Ulica o długości 5,2 km ma być gotowa w ciągu 18 miesięcy. Oprócz dwóch pasów ruchu w każdą stronę, powstanie m.in. tunel i estakada. Wykonawcą jest konsorcjum firm Eurovia Polska i Eurovia Czechy. Inwestycja będzie kosztowała 135,9 mln zł, 82,5 mln zł to dofinansowanie z programów unijnych.
Po podpisaniu umowy, zastępca prezydenta Białegostoku Adam Poliński podkreślał, że to w mieście druga pod względem wartości inwestycja drogowa (po zakończonej niedawno przebudowie tzw. Trasy Generalskiej, czyli północno-zachodniej części wewnętrznej obwodnicy miasta), ale pierwsza pod względem znaczenia dla mieszkańców. Jego zdaniem, jest kluczowa dla wschodniej części Białegostoku.
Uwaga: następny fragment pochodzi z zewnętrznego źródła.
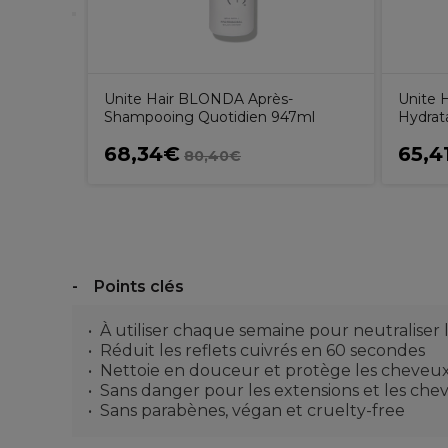
Unite Hair BLONDA Après-
Unite
Shampooing Quotidien 947ml
Hydrat
68,34€
65,4
80,40€
Points clés
À utiliser chaque semaine pour neutraliser 
Réduit les reflets cuivrés en 60 secondes
Nettoie en douceur et protège les cheveu
Sans danger pour les extensions et les che
Sans parabènes, végan et cruelty-free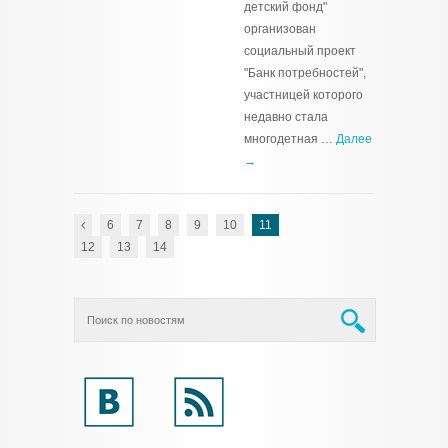
детский фонд"
организован
социальный проект
"Банк потребностей",
участницей которого
недавно стала
многодетная …
Далее
→
6
7
8
9
10
11
12
13
14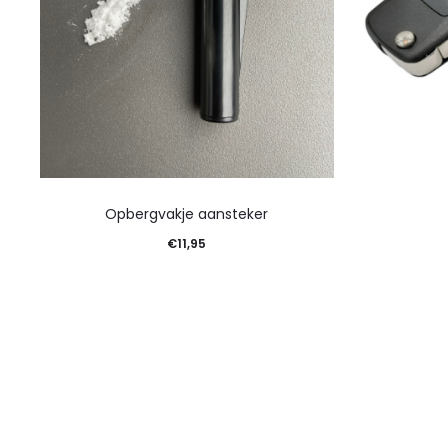
Opbergvakje aansteker
€
11,95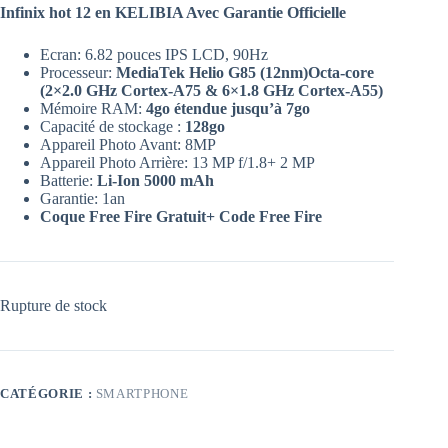
Infinix hot 12 en KELIBIA Avec Garantie Officielle
Ecran: 6.82 pouces IPS LCD, 90Hz
Processeur:
MediaTek Helio G85 (12nm)
Octa-core
(2×2.0 GHz Cortex-A75 & 6×1.8 GHz Cortex-A55)
Mémoire RAM:
4go étendue jusqu’à 7go
Capacité de stockage :
128go
Appareil Photo Avant: 8MP
Appareil Photo Arrière: 13 MP f/1.8+ 2 MP
Batterie:
Li-Ion 5000 mAh
Garantie: 1an
Coque Free Fire Gratuit+ Code Free Fire
Rupture de stock
CATÉGORIE :
SMARTPHONE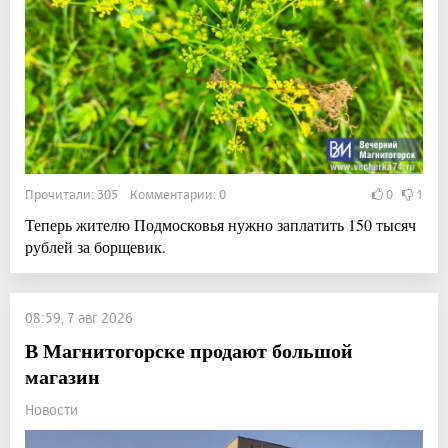
Прочитали: 305 Комментарии: 0
0
1
Теперь жителю Подмосковья нужно заплатить 150 тысяч
рублей за борщевик.
08:59, 7 авг 2026
В Магнитогорске продают большой
магазин
Новости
Połączy ją bowiem z zachodnią częścią miasta, z pominięciem zatłoczonego zwykle centrum.
Ulica będzie miała coraz większe znaczenie w przyszłości, przebiegać będzie bowiem przez dzielnice, w których w przeszłości lokalizowane będą nowe osiedla mieszkaniowe, czyli przez rozbudowywaną część Białegostoku.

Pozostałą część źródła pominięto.